How I Used AI Throughout
I used Claude and GPT-4 throughout development for architecture decisions and technical problem-solving, code generation and refactoring, component design and optimization, and documentation and error handling.
The core product uses AI to generate FlowJSON from natural language prompts, automatically fix common schema errors, generate mock data for testing, suggest improvements to flow structure, and validate against WhatsApp’s evolving specification.
AI also helped create product documentation, error messages and user guidance, marketing copy, and tutorial content.
Technical Stack
Frontend
Backend
AI Integration
Deployment
Results & Impact
Problem Solved Reduced WhatsApp Flow creation from days of JSON debugging to minutes of natural language prompting. Made complex technical implementation accessible to non-technical users.
Technical Achievement Built production-grade SaaS platform as solo developer in a month on and off. Demonstrates full-stack capability, product thinking, and ability to identify and solve workflow problems.
Cross-Functional Value Bridges designer-developer workflow through Figma integration. Solves collaboration problems, not just technical problems.
Platform Thinking Built for scale with multi-user support, monetization-ready infrastructure, and extensible architecture. Not just a tool, but a complete platform with a business model.
Key Learnings
- I started with the simplest possible solution through manual workflow, validated demand at each phase, then added complexity. This prevented over-engineering and ensured product-market fit.
- The Figma integration wasn’t technically complex but solved a real collaboration pain point. Sometimes the most valuable features aren’t the most technically impressive.

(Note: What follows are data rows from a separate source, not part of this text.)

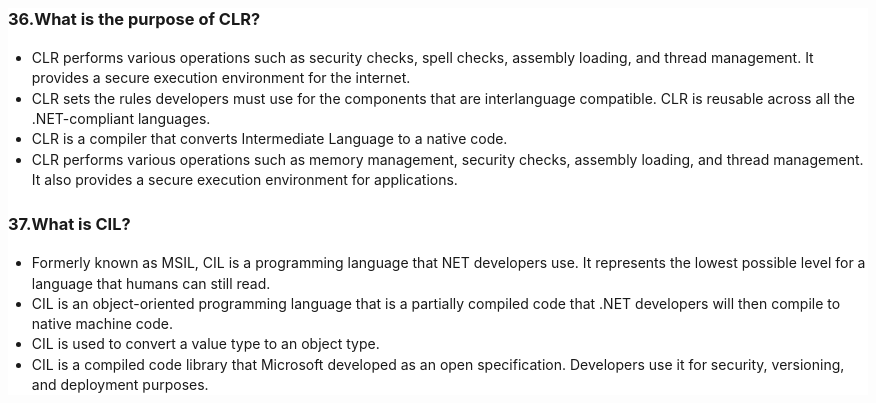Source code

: 
### 36.What is the purpose of CLR? 
- CLR performs various operations such as security checks, spell checks, assembly loading, and thread management. It  provides a secure execution environment for the internet. 
- CLR sets the rules developers must use for the components that are interlanguage compatible. CLR is reusable across all the .NET-compliant languages. 
- CLR is a compiler that converts Intermediate Language to a native code. 
- CLR performs various operations such as memory management, security checks, assembly loading, and thread  management. It also provides a secure execution environment for applications. 

### 37.What is CIL? 
- Formerly known as MSIL, CIL is a programming language that NET developers use. It represents the lowest possible  level for a language that humans can still read. 
- CIL is an object-oriented programming language that is a partially compiled code that .NET developers will then  compile to native machine code. 
- CIL is used to convert a value type to an object type. 
- CIL is a compiled code library that Microsoft developed as an open specification. Developers use it for security,  versioning, and deployment purposes. 






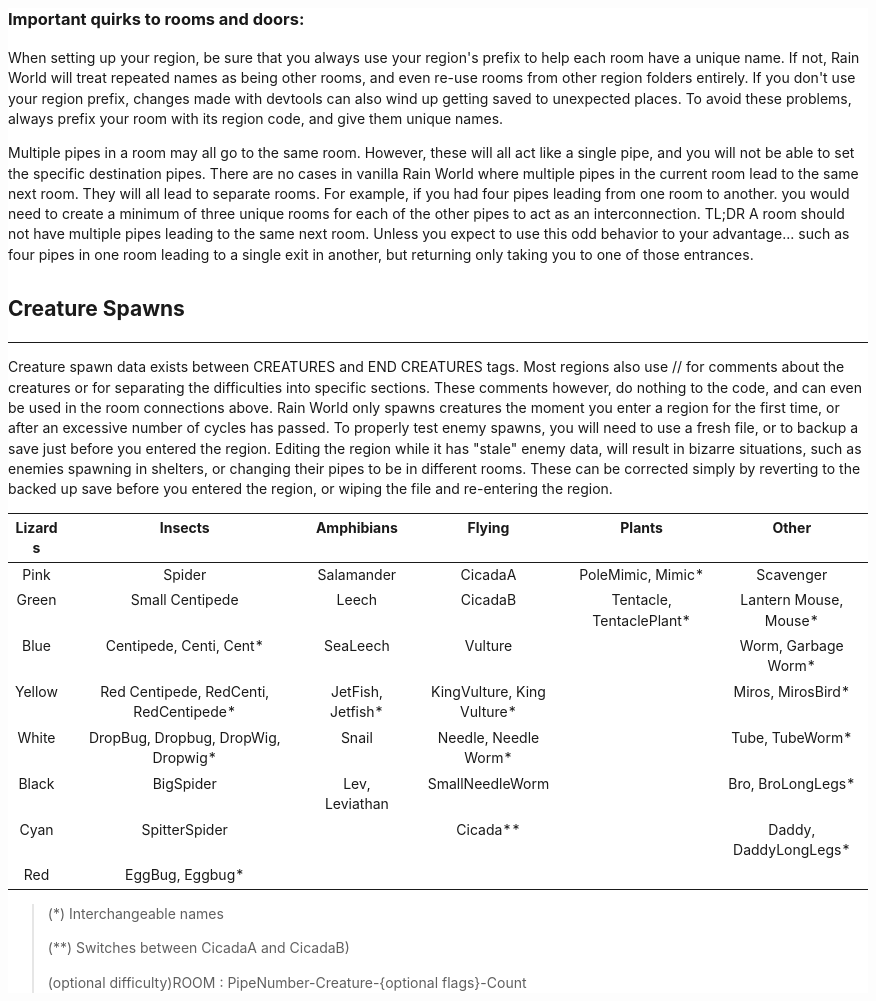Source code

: 

### Important quirks to rooms and doors:

When setting up your region, be sure that you always use your region's prefix to help each room have a unique name. If not, Rain World will treat repeated names as being other rooms, and even re-use rooms from other region folders entirely. If you don't use your region prefix, changes made with devtools can also wind up getting saved to unexpected places. To avoid these problems, always prefix your room with its region code, and give them unique names.

Multiple pipes in a room may all go to the same room. However, these will all act like a single pipe, and you will not be able to set the specific destination pipes. There are no cases in vanilla Rain World where multiple pipes in the current room lead to the same next room. They will all lead to separate rooms. For example, if you had four pipes leading from one room to another. you would need to create a minimum of three unique rooms for each of the other pipes to act as an interconnection. TL;DR A room should not have multiple pipes leading to the same next room. Unless you expect to use this odd behavior to your advantage... such as four pipes in one room leading to a single exit in another, but returning only taking you to one of those entrances.



## Creature Spawns

---

Creature spawn data exists between CREATURES and END CREATURES tags. Most regions also use // for comments about the creatures or for separating the difficulties into specific sections. These comments however, do nothing to the code, and can even be used in the room connections above. Rain World only spawns creatures the moment you enter a region for the first time, or after an excessive number of cycles has passed. To properly test enemy spawns, you will need to use a fresh file, or to backup a save just before you entered the region. Editing the region while it has "stale" enemy data, will result in bizarre situations, such as enemies spawning in shelters, or changing their pipes to be in different rooms. These can be corrected simply by reverting to the backed up save before you entered the region, or wiping the file and re-entering the region.

| Lizards             | Insects                                   | Amphibians            | Flying                        | Plants                    | Other                 |
| :-----------------: | :--------------------------------------:  | :-------------------: | :---------------------------: | :-----------------------: | :------------------:  |
| Pink                | Spider                                    | Salamander            | CicadaA                       | PoleMimic, Mimic*         | Scavenger             |
| Green               | Small Centipede                           | Leech                 | CicadaB                       | Tentacle, TentaclePlant*  | Lantern Mouse, Mouse* |
| Blue                | Centipede, Centi, Cent*                   | SeaLeech              | Vulture                       |                           | Worm, Garbage Worm*   |
| Yellow              | Red Centipede, RedCenti, RedCentipede*    | JetFish, Jetfish*     | KingVulture, King Vulture*    |                           | Miros, MirosBird*     |
| White               | DropBug, Dropbug, DropWig, Dropwig*       | Snail                 | Needle, Needle Worm*          |                           | Tube, TubeWorm*       |
| Black               | BigSpider                                 | Lev, Leviathan        | SmallNeedleWorm               |                           | Bro, BroLongLegs*     |
| Cyan                | SpitterSpider                             |                       | Cicada**                      |                           | Daddy, DaddyLongLegs* |
| Red                 | EggBug, Eggbug*                           |                       |                               |                           |                       |

> (*) Interchangeable names
>
> (**) Switches between CicadaA and CicadaB)
>
> 
>
> (optional difficulty)ROOM : PipeNumber-Creature-{optional flags}-Count
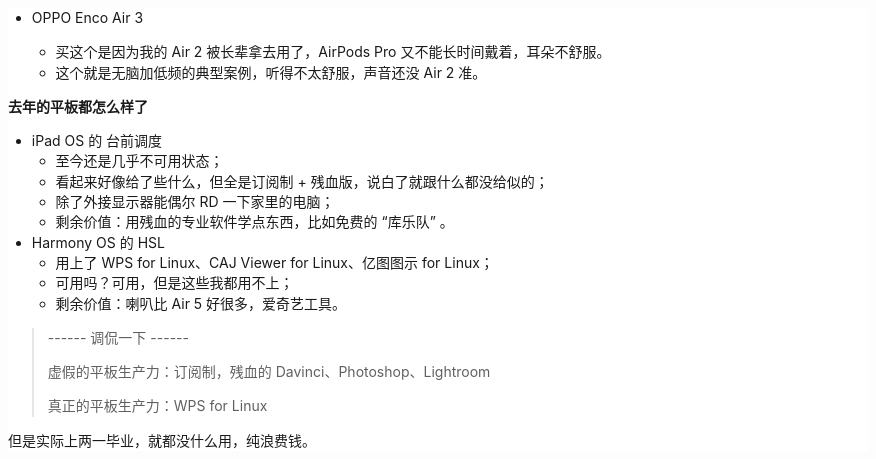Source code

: - OPPO Enco Air 3

  - 买这个是因为我的  Air 2 被长辈拿去用了，AirPods Pro 又不能长时间戴着，耳朵不舒服。
  - 这个就是无脑加低频的典型案例，听得不太舒服，声音还没 Air 2 准。



**去年的平板都怎么样了**

- iPad OS 的 台前调度
  - 至今还是几乎不可用状态；
  - 看起来好像给了些什么，但全是订阅制 + 残血版，说白了就跟什么都没给似的；
  - 除了外接显示器能偶尔 RD 一下家里的电脑；
  - 剩余价值：用残血的专业软件学点东西，比如免费的 “库乐队” 。
- Harmony OS 的 HSL 
  - 用上了 WPS for Linux、CAJ Viewer for Linux、亿图图示 for Linux；
  - 可用吗？可用，但是这些我都用不上；
  - 剩余价值：喇叭比 Air 5 好很多，爱奇艺工具。



> ------ 调侃一下 ------
>
> 虚假的平板生产力：订阅制，残血的 Davinci、Photoshop、Lightroom
>
> 真正的平板生产力：WPS for Linux



但是实际上两一毕业，就都没什么用，纯浪费钱。
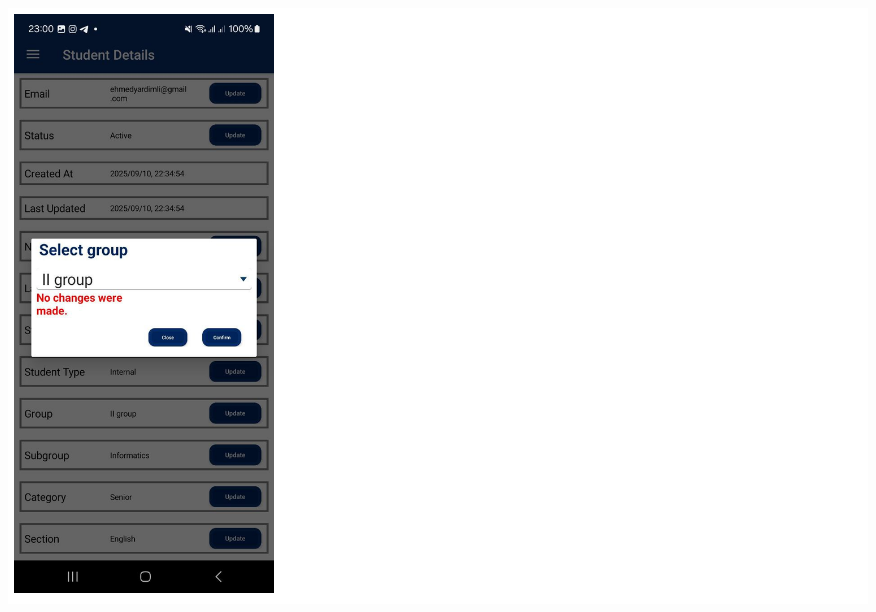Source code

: <img src="screenshots/5364020472162940567.jpg" alt="5364020472162940567" width="260" style="margin:6px;" />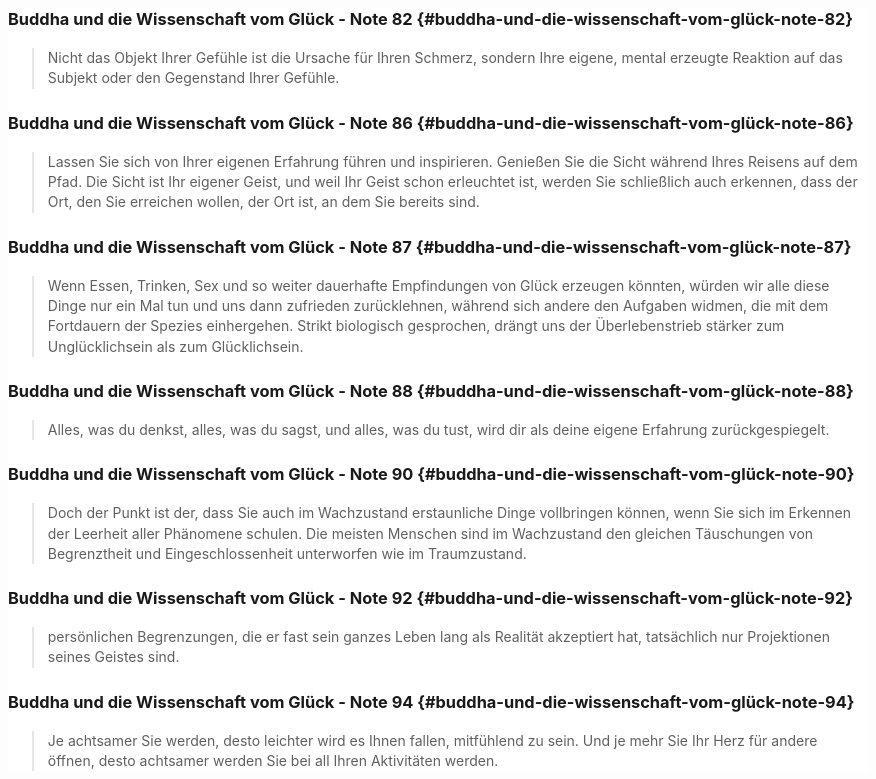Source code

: 
### Buddha und die Wissenschaft vom Glück - Note 82 {#buddha-und-die-wissenschaft-vom-glück-note-82}

> Nicht das Objekt Ihrer Gefühle ist die Ursache für Ihren Schmerz, sondern Ihre eigene, mental erzeugte Reaktion auf das Subjekt oder den Gegenstand Ihrer Gefühle.


### Buddha und die Wissenschaft vom Glück - Note 86 {#buddha-und-die-wissenschaft-vom-glück-note-86}

> Lassen Sie sich von Ihrer eigenen Erfahrung führen und inspirieren. Genießen Sie die Sicht während Ihres Reisens auf dem Pfad. Die Sicht ist Ihr eigener Geist, und weil Ihr Geist schon erleuchtet ist, werden Sie schließlich auch erkennen, dass der Ort, den Sie erreichen wollen, der Ort ist, an dem Sie bereits sind.


### Buddha und die Wissenschaft vom Glück - Note 87 {#buddha-und-die-wissenschaft-vom-glück-note-87}

> Wenn Essen, Trinken, Sex und so weiter dauerhafte Empfindungen von Glück erzeugen könnten, würden wir alle diese Dinge nur ein Mal tun und uns dann zufrieden zurücklehnen, während sich andere den Aufgaben widmen, die mit dem Fortdauern der Spezies einhergehen. Strikt biologisch gesprochen, drängt uns der Überlebenstrieb stärker zum Unglücklichsein als zum Glücklichsein.


### Buddha und die Wissenschaft vom Glück - Note 88 {#buddha-und-die-wissenschaft-vom-glück-note-88}

> Alles, was du denkst, alles, was du sagst, und alles, was du tust, wird dir als deine eigene Erfahrung zurückgespiegelt.


### Buddha und die Wissenschaft vom Glück - Note 90 {#buddha-und-die-wissenschaft-vom-glück-note-90}

> Doch der Punkt ist der, dass Sie auch im Wachzustand erstaunliche Dinge vollbringen können, wenn Sie sich im Erkennen der Leerheit aller Phänomene schulen. Die meisten Menschen sind im Wachzustand den gleichen Täuschungen von Begrenztheit und Eingeschlossenheit unterworfen wie im Traumzustand.


### Buddha und die Wissenschaft vom Glück - Note 92 {#buddha-und-die-wissenschaft-vom-glück-note-92}

> persönlichen Begrenzungen, die er fast sein ganzes Leben lang als Realität akzeptiert hat, tatsächlich nur Projektionen seines Geistes sind.


### Buddha und die Wissenschaft vom Glück - Note 94 {#buddha-und-die-wissenschaft-vom-glück-note-94}

> Je achtsamer Sie werden, desto leichter wird es Ihnen fallen, mitfühlend zu sein. Und je mehr Sie Ihr Herz für andere öffnen, desto achtsamer werden Sie bei all Ihren Aktivitäten werden.

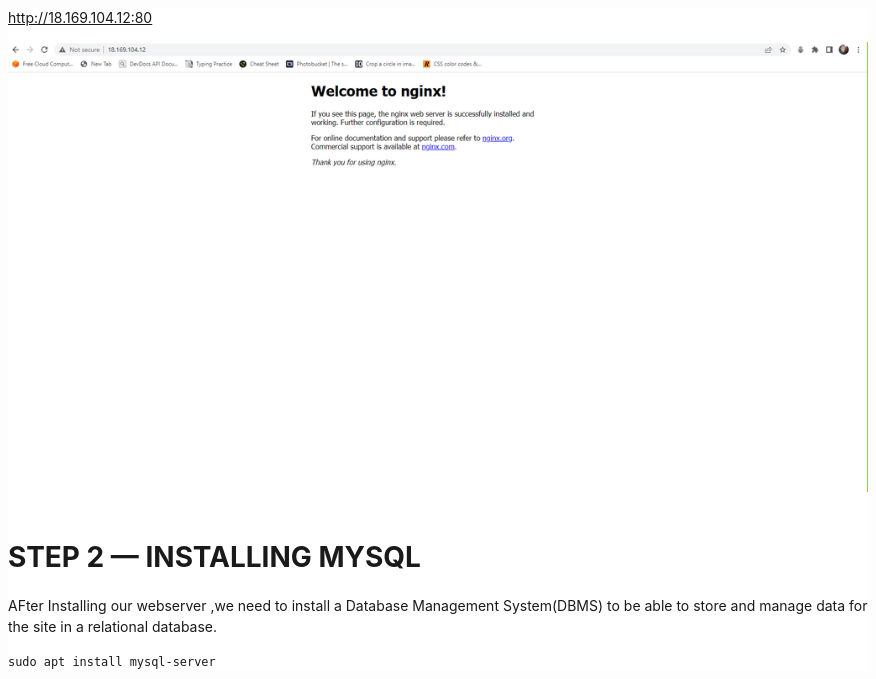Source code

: http://18.169.104.12:80

![webview](./images/webview.png)

# STEP 2 — INSTALLING MYSQL
AFter Installing our webserver ,we need to install a Database Management System(DBMS) to be able to store and manage data for the site in a relational database.

`sudo apt install mysql-server` 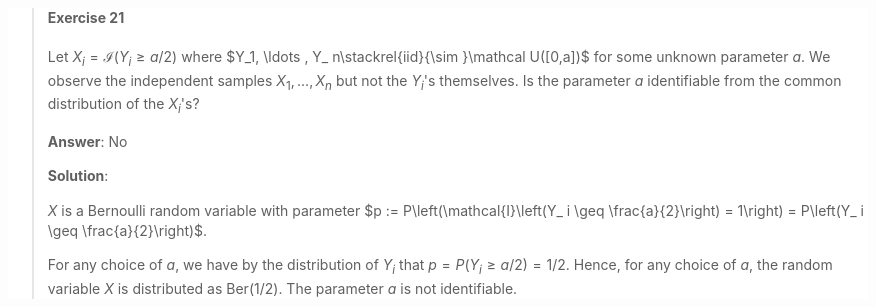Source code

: > #### Exercise 21
>
> Let $X_ i = \mathcal{I}(Y_ i \geq a/2)$ where $Y_1, \ldots , Y_ n\stackrel{iid}{\sim }\mathcal U([0,a])$ for some unknown parameter $a$. We observe the independent samples $X_1, ..., X_n$ but not the $Y_i$'s themselves. Is the parameter $a$ identifiable from the common distribution of the $X_i$'s?
>
> **Answer**: No
>
> **Solution**: 
>
> $X$ is a Bernoulli random variable with parameter $p := P\left(\mathcal{I}\left(Y_ i \geq \frac{a}{2}\right) = 1\right) = P\left(Y_ i \geq \frac{a}{2}\right)$.
>
> For any choice of $a$, we have by the distribution of $Y_i$ that $p = P(Y_ i \geq a/2) = 1/2$. Hence, for any choice of $a$, the random variable $X$ is distributed as $\text {Ber}(1/2)$. The parameter $a$ is not identifiable.

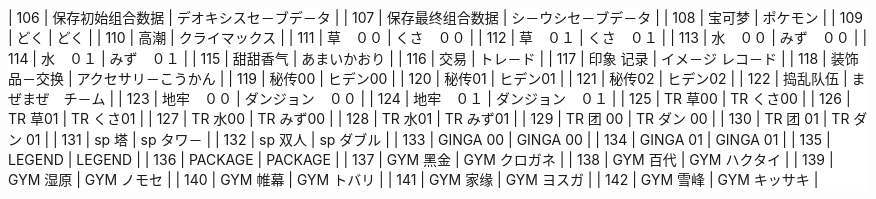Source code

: | 106 | 保存初始组合数据 | デオキシスセ－ブデ－タ |
| 107 | 保存最终组合数据 | シ－ウシセ－ブデ－タ |
| 108 | 宝可梦 | ポケモン |
| 109 | どく | どく |
| 110 | 高潮 | クライマックス |
| 111 | 草　００ | くさ　００ |
| 112 | 草　０１ | くさ　０１ |
| 113 | 水　００ | みず　００ |
| 114 | 水　０１ | みず　０１ |
| 115 | 甜甜香气 | あまいかおり |
| 116 | 交易 | トレ－ド |
| 117 | 印象 记录 | イメ－ジ レコ－ド |
| 118 | 装饰品－交换 | アクセサリ－こうかん |
| 119 | 秘传00 | ヒデン00 |
| 120 | 秘传01 | ヒデン01 |
| 121 | 秘传02 | ヒデン02 |
| 122 | 捣乱队伍 | まぜまぜ　チ－ム |
| 123 | 地牢　００ | ダンジョン　００ |
| 124 | 地牢　０１ | ダンジョン　０１ |
| 125 | TR 草00 | TR くさ00 |
| 126 | TR 草01 | TR くさ01 |
| 127 | TR 水00 | TR みず00 |
| 128 | TR 水01 | TR みず01 |
| 129 | TR 团 00 | TR ダン 00 |
| 130 | TR 团 01 | TR ダン 01 |
| 131 | sp 塔 | sp タワ－ |
| 132 | sp 双人 | sp ダブル |
| 133 | GINGA 00 | GINGA 00 |
| 134 | GINGA 01 | GINGA 01 |
| 135 | LEGEND | LEGEND |
| 136 | PACKAGE | PACKAGE |
| 137 | GYM 黑金 | GYM クロガネ |
| 138 | GYM 百代 | GYM ハクタイ |
| 139 | GYM 湿原 | GYM ノモセ |
| 140 | GYM 帷幕 | GYM トバリ |
| 141 | GYM 家缘 | GYM ヨスガ |
| 142 | GYM 雪峰 | GYM キッサキ |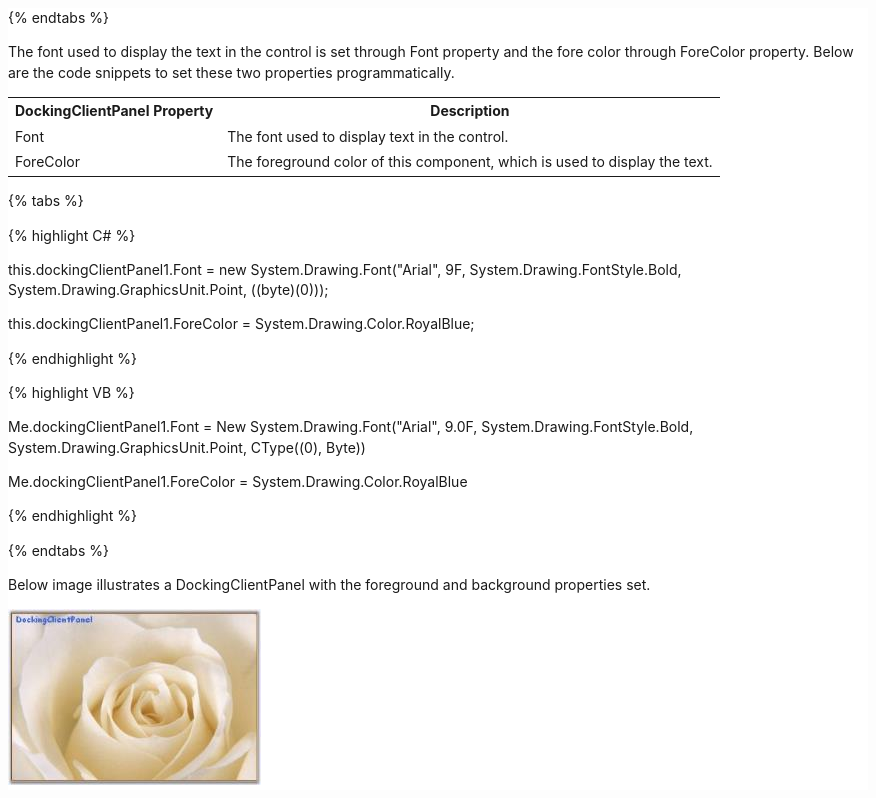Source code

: {% endtabs %}

The font used to display the text in the control is set through Font property and the fore color through ForeColor property. Below are the code snippets to set these two properties programmatically.

<table>
<tr>
<th>
DockingClientPanel Property</th><th>
Description</th></tr>
<tr>
<td>
Font</td><td>
The font used to display text in the control.</td></tr>
<tr>
<td>
ForeColor</td><td>
The foreground color of this component, which is used to display the text.</td></tr>
</table>

{% tabs %}

{% highlight C# %}


this.dockingClientPanel1.Font = new System.Drawing.Font("Arial", 9F, System.Drawing.FontStyle.Bold, System.Drawing.GraphicsUnit.Point, ((byte)(0)));

this.dockingClientPanel1.ForeColor = System.Drawing.Color.RoyalBlue;

{% endhighlight %}


{% highlight VB %}


Me.dockingClientPanel1.Font = New System.Drawing.Font("Arial", 9.0F, System.Drawing.FontStyle.Bold, System.Drawing.GraphicsUnit.Point, CType((0), Byte))

Me.dockingClientPanel1.ForeColor = System.Drawing.Color.RoyalBlue

{% endhighlight %}

{% endtabs %}

Below image illustrates a DockingClientPanel with the foreground and background properties set.



 ![](DockingClientPanel_images/DockingClientPanel2.jpeg)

- Generation alone isn’t enough. The split-screen editor with real-time preview created a feedback loop that made AI useful. Visual validation matters as much as code generation.
- Building the endpoint simulator in-browser eliminated backend dependency for testing. This kind of creative problem-solving differentiated the product from theoretical competitors.
- I resisted adding features until validating demand. Many ideas like team collaboration and advanced analytics were deferred to focus on the core value proposition.
Future Roadmap
Near term plans include final deployment and public launch, Paystack payment integration, user onboarding optimization, and a template marketplace.
Medium term goals cover team collaboration features, an advanced analytics dashboard, WhatsApp Business API integration, and a mobile app version.